### Action item
Resume the news item about the Justice Department ending its use of private prisons, picking up right after its final sentence.

### Extract provided
□ □ □ □ □

Stories
Slash Boxes
Comments

SoylentNews is people

posted by martyb on Friday August 19 2016, @04:13PM   Printer-friendly
from the 'cell'ing-out dept.

Two Soylentils wrote in to tell us of news from the US Justice Department's plans to stop using private prisons.

Justice Department Says it will End use of Private Prisons

The Justice Department plans to end its use of private prisons after officials concluded the facilities are both less safe and less effective at providing correctional services than those run by the government.

Deputy Attorney General Sally Yates announced the decision on Thursday in a memo that instructs officials to either decline to renew the contracts for private prison operators when they expire or "substantially reduce" the contracts' scope. The goal, Yates wrote, is "reducing — and ultimately ending — our use of privately operated prisons."

"They simply do not provide the same level of correctional services, programs, and resources; they do not save substantially on costs; and as noted in a recent report by the Department's Office of Inspector General, they do not maintain the same level of safety and security," Yates wrote.

□ □ □ □ □

[Dataset entries]
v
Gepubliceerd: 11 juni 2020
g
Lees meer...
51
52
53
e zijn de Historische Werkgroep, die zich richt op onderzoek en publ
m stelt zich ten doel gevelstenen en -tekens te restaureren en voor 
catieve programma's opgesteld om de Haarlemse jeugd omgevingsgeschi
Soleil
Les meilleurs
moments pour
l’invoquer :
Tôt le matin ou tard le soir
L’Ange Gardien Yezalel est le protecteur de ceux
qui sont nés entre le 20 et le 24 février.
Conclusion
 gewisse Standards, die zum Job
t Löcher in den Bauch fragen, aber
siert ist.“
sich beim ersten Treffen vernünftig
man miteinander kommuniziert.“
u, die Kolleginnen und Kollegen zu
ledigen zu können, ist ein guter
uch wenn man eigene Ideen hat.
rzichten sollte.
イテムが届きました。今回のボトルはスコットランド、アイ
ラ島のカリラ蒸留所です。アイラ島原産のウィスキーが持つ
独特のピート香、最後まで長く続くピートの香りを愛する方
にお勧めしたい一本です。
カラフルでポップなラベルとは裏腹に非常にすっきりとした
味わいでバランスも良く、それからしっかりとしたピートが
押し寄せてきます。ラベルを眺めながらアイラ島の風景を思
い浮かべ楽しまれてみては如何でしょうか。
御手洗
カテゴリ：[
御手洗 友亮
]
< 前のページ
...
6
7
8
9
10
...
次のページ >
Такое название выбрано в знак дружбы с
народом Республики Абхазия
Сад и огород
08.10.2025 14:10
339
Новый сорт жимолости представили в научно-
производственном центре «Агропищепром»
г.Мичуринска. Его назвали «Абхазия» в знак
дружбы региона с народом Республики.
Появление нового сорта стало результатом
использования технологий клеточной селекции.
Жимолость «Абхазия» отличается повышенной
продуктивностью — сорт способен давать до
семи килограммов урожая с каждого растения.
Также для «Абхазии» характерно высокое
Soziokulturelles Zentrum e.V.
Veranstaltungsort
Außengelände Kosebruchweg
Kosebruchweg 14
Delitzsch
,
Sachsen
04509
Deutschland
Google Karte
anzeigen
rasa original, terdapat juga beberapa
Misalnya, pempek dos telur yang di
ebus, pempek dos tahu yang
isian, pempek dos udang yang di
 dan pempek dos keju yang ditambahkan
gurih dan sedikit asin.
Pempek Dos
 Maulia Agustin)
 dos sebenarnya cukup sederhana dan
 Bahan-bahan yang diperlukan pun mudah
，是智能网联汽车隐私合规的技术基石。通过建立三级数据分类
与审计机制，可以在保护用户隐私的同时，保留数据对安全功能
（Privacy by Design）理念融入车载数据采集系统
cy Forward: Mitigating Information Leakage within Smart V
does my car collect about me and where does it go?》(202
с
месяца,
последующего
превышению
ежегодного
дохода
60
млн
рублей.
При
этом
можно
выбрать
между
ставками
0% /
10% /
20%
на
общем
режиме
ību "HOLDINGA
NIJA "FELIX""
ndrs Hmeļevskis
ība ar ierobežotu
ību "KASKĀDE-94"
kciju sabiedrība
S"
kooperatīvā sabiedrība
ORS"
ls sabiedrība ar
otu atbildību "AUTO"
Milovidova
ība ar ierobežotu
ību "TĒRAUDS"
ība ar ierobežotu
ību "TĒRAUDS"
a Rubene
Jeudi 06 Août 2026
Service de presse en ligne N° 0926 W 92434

□ □ □ □ □

### Answer area
This really took me by surprise; I had thought this was beyond hope. The article doesn't mention my main beef with private prisons though, which would be the incentive for those profiting to lobby for and otherwise encourage increased jail time for more people, including making more things illegal (war on drugs), and increased chances of wrongful prosecution.

Related Coverage:

http://www.truth-out.org/news/item/20880-for-profit-prisons-eight-statistics-that-show-the-problems
http://www.huffingtonpost.com/eric-lotke/the-real-problem-with-pri_b_8279488.html
https://www.aclu.org/blog/private-prisons-are-problem-not-solution

[Continues...]

U.S. Begins Phase-out of Private Prisons

A memorandum (PDF version) (plain text version fraught with errors) from the deputy attorney-general of the U.S. Department of Justice to the acting director of the Federal Bureau of Prisons asks for "help in beginning the process of reducing—and ultimately ending—[the] use of privately operated prisons." This is to be done as contracts with private prison operators come up for renewal: the services contracted for are to be lessened, or the contracts are to be allowed to expire. According to the memo:

[...] the Bureau is already taking steps in this direction. Three weeks ago, the Bureau declined to renew a contract for approximately 1,200 beds. Today, concurrent with the release of this memo, the Bureau is amending an existing contract solicitation to reduce an upcoming contract award from a maximum of 10,800 beds to a maximum of 3,600.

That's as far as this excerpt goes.